Is a collection scan of a million documents feasible?

I am building an APP. Suppose that it will have

  • 1 million active users.
  • everytime a user logs in, the backend with hit Atlas with a query that requires a collection scan of the 1 million document collection above.
  • The app must respond on average in 1 second.

This is assuming worst case scenario without any indexes.

Is this APP feasible?

1 Like

It seems unfeasible without querying with indexes. By the way, a username is easily indexable, and you can probably run the query while the user is still typing the password.

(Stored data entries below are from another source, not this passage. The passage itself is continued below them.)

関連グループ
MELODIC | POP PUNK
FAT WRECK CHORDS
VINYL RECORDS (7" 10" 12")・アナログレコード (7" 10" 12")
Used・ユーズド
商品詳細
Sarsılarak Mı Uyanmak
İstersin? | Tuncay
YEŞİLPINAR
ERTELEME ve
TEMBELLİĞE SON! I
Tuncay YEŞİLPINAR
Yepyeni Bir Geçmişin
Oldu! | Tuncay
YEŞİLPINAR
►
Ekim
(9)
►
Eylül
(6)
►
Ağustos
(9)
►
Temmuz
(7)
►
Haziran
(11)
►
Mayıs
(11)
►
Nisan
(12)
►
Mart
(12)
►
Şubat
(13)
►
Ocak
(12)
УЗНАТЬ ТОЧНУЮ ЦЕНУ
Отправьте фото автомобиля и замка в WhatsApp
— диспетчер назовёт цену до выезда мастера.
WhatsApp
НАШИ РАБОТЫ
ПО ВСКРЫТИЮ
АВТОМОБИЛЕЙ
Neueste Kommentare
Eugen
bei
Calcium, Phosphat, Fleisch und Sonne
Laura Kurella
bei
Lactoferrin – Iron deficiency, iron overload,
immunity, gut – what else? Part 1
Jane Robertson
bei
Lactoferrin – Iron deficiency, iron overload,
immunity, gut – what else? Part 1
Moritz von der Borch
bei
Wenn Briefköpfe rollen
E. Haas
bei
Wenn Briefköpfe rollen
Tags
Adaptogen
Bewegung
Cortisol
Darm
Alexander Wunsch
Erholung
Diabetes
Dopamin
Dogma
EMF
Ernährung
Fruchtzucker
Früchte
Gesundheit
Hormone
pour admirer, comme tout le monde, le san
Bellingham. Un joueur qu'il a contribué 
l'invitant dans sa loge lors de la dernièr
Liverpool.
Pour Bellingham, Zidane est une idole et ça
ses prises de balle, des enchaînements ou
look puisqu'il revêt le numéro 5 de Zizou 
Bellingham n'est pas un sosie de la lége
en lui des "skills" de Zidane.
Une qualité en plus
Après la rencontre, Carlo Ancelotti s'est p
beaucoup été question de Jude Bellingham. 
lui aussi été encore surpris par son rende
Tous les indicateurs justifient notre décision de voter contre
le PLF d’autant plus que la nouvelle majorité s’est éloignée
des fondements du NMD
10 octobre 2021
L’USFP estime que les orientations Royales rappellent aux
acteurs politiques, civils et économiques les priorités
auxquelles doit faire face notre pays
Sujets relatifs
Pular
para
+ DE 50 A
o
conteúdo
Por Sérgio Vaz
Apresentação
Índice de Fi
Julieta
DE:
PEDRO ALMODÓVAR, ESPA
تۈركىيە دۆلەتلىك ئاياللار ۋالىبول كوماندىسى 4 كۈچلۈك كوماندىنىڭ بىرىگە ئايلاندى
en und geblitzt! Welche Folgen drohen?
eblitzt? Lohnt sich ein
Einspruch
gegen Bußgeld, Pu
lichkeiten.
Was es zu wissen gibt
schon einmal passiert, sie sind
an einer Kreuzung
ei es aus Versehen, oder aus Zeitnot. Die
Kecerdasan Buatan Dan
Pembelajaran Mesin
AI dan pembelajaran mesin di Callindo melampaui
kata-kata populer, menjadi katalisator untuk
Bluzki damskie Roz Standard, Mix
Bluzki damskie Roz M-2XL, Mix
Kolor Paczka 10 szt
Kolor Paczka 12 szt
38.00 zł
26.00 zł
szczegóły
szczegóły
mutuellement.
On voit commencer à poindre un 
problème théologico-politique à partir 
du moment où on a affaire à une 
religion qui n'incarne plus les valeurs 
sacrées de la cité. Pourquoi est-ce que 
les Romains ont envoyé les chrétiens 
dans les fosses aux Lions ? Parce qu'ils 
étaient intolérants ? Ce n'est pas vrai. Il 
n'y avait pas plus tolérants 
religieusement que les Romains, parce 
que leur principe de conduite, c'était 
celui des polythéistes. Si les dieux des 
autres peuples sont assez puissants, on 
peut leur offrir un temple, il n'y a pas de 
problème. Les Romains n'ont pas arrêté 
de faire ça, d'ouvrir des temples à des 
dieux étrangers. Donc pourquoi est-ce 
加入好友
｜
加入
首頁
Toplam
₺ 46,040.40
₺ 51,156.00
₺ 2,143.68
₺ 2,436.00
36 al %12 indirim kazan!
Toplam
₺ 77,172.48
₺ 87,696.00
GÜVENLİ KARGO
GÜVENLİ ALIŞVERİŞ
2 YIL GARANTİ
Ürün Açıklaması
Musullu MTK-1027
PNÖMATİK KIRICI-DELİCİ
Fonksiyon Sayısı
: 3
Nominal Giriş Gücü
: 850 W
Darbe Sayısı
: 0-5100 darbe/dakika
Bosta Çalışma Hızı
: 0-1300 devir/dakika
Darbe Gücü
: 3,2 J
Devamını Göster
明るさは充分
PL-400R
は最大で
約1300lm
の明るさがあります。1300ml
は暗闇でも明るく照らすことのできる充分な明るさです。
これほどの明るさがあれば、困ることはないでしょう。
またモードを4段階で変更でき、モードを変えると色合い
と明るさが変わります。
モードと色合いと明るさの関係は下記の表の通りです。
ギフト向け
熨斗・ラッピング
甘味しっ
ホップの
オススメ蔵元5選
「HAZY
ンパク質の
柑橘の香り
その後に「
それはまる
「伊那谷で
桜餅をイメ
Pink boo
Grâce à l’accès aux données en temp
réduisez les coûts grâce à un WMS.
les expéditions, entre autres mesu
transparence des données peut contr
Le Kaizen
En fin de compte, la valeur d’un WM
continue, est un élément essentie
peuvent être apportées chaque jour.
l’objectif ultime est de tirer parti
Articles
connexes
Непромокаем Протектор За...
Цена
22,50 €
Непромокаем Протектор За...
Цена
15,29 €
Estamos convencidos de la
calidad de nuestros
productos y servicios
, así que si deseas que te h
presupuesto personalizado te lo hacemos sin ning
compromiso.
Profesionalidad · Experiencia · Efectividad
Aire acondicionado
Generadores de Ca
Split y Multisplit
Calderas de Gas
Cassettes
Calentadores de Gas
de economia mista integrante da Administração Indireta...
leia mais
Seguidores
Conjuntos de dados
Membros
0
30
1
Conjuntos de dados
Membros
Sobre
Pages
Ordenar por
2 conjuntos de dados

I run this experiment in a mongo playground, against a free Atlas cluster:

Code
// MongoDB Playground
// Select the database to use.
use('mongodbVSCodePlaygroundDB');

// The drop() command destroys all data from a collection.
// Make sure you run it against the correct database and collection.
db.sales.drop();

const docs = (new Array(10**5)).fill(0)
docs.map((_, index) => {
  return {
      '_id': index,
      'username': 'user' + index,
      'item': 'abc',
    }
 })
// Insert documents into the sales collection.
db.sales.insertMany(docs);
db.sales.find({username:'user1000'}).limit(1).explain('executionStats');

This is just a hundred thousand docs, and I’d indeed expect it to scale at least a factor of ten in your case. Also mind that the query is very simple.

Result


{
//...
    "winningPlan": {
      "stage": "LIMIT",
      "limitAmount": 1,
      "inputStage": {
        "stage": "COLLSCAN",
        "filter": {
          "username": {
            "$eq": "user1000"
          }
        },
        "direction": "forward"
      }
    },
    "rejectedPlans": []
  },
  "executionStats": {
    "executionSuccess": true,
    "nReturned": 0,
    "executionTimeMillis": 988, // <---- i.e about 1 second
    "totalKeysExamined": 0,
    "totalDocsExamined": 100000,
    "executionStages": {
      "stage": "LIMIT",
      "nReturned": 0,
      "executionTimeMillisEstimate": 543,
      "isEOF": 1,
      "limitAmount": 1,
      "inputStage": {
        "stage": "COLLSCAN",
        "filter": {
          "username": {
            "$eq": "user1000"
          }
        },
        "nReturned": 0,
        "isEOF": 1,
        "docsExamined": 100000
      }
    }
  },
//...

So I think the answer is “no” in the most crappy cluster, but remember that upgrading hardware you may increase this several orders of magnitude.

I wonder whether it is possible to use _id field as your username field, I mean { _id: username }. It would make sense and you would still have an index to query.

You will be screwed by disk use without any indexing.